(Keypoint coordinate data)
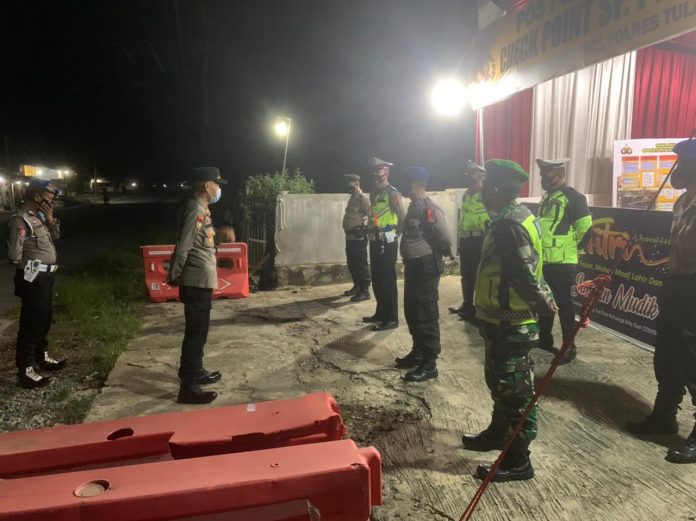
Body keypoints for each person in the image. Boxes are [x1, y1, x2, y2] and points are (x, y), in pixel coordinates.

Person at [461, 160, 556, 482]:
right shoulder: (517, 215)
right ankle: (498, 434)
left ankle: (518, 460)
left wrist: (545, 306)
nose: (482, 193)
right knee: (500, 382)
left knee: (515, 391)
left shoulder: (509, 224)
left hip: (511, 322)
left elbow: (524, 274)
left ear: (497, 189)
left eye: (487, 187)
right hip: (501, 319)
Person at [625, 138, 696, 463]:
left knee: (693, 358)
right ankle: (665, 415)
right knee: (667, 352)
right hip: (676, 284)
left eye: (683, 163)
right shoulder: (682, 202)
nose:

EXERCISE INSTRUCTIONS:
Would you count the lines in the data that contain the word "knee" and state only the number?

PROBLEM SOLUTION:
4